En un sistema de partido hegemónico había que repartir entre adeptos, correligionarios, paisanos y familiares tanto cargos de representación política como puestos públicos en todos los niveles. A pesar de la profesionalización diplomática, los presidentes reinciden en nombrar a su guisa cónsules y embajadores. Sólo han escapado de esta invasión las fuerzas armadas, después del General Amaro. Se ha orientado el aparto burocrático conforme a la rosa de los vientos: la obesidad, la redundancia de funciones, la ausencia de objetivos y la escasa rendición de cuentas. La pinza se cierra con los cuerpos y métodos ocultos para reprimir o premiar —el ogro filantrópico de Octavio Paz—.

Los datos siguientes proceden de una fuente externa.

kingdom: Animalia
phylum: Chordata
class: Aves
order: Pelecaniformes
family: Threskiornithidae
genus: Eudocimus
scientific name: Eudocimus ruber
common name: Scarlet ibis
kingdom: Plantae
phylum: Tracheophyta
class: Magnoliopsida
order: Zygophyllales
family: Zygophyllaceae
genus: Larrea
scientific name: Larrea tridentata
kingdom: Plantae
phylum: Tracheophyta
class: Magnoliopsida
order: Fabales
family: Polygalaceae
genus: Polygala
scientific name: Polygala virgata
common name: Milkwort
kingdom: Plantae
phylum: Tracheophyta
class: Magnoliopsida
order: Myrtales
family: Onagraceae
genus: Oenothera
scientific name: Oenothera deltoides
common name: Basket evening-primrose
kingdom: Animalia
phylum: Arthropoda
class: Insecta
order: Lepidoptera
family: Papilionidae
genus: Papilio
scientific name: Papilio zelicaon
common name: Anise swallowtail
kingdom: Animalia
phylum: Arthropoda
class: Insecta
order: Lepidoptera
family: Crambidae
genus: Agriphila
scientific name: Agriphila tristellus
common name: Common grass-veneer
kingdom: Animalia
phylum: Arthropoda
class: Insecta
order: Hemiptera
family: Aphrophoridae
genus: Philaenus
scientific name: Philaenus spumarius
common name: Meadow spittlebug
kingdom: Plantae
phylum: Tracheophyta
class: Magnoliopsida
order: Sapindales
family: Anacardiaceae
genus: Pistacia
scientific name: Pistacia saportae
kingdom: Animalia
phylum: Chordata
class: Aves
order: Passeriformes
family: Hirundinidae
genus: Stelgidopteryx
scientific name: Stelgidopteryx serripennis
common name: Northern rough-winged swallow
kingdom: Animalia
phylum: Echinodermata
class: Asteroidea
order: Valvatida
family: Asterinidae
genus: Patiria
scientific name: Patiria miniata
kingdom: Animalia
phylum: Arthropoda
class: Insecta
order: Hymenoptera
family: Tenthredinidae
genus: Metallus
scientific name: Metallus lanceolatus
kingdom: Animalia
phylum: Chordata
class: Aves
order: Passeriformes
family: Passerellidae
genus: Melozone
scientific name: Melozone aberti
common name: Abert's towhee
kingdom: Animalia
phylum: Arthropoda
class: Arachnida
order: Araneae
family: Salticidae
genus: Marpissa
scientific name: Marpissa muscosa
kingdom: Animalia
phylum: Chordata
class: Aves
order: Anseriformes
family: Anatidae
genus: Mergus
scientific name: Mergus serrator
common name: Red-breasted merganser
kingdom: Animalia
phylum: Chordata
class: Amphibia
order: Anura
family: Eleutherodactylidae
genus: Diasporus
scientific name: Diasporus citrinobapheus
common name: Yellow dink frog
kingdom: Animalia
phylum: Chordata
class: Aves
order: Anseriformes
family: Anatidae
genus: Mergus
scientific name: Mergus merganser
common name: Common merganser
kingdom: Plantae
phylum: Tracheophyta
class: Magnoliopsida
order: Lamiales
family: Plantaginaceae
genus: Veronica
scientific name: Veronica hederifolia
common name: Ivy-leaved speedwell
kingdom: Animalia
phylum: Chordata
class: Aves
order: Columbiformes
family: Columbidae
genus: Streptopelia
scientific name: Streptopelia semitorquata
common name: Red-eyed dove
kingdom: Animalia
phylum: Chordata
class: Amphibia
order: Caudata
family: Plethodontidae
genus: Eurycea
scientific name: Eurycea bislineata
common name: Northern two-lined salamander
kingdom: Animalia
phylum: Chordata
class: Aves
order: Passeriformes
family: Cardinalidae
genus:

El fruto apetitoso de estas deformaciones es el empleo. Junto con la milicia y el sacerdocio fue desde la Colonia el destino natural de los mestizos en ascenso: “vivir fuera del presupuesto es vivir en el error”, dijiera un clásico vernáculo. Si sumamos los puestos de trabajo que proporcionan los tres órdenes de gobierno —sobre todos los maestros— tendríamos una radiografía aproximada de la clase media mexicana. Dique relativo al trabajo informal, nada deleznable dentro de un universo de desigualdades.

En los años 70’s preconizamos la “Reforma de la Administración Pública”, como vía imprescindible para modernizar al Estado, pero con el tiempo advertimos que esa pretensión ha fracasado sucesivamente en nuestro país. Unos las atribuyen a las propias contradicciones constitucionales y otros a la esencia de nuestras cultura: somos por entero un pueblo barroco e inventor del churrigueresco. Países semejantes al nuestro como Brasil, Sudáfrica y Turquía aligeraron el peso de sus burocracias, fomentando empresas públicas productivas.

En México los neoliberales remataron las empresas del Estado y convirtieron algunas en monopolios privados. Devolvieron la banca comercial a sus antiguos detentadores, desregularon la economía y entronizaron a los mercados financieros, pero no adelgazaron la administración pública. Disminuyeron el poder del Estado pero no su volumen. En vez de adelgazar la administración, amputaron sus cabezas. Preservaron la burocracia, pero no incrementaron su eficiencia. Mantuvieron el aparato ante la imposibilidad de destruirlo o la incompetencia para reorganizarlo.

Así heredemos el “elefante reumático” que denunció el presidente López Obrador ¿Cuál sería el proyecto de la 4T respecto a la hidra burocrática? Desde luego implantar el servicio civil de carrera, promover cuadros probos y competentes, combatir sistémicamente la corrupción, liquidar los conflictos de interés, dignificar el servicio público y apostar a la innovación tecnológica. Garantizar el derecho ciudadano al buen gobierno.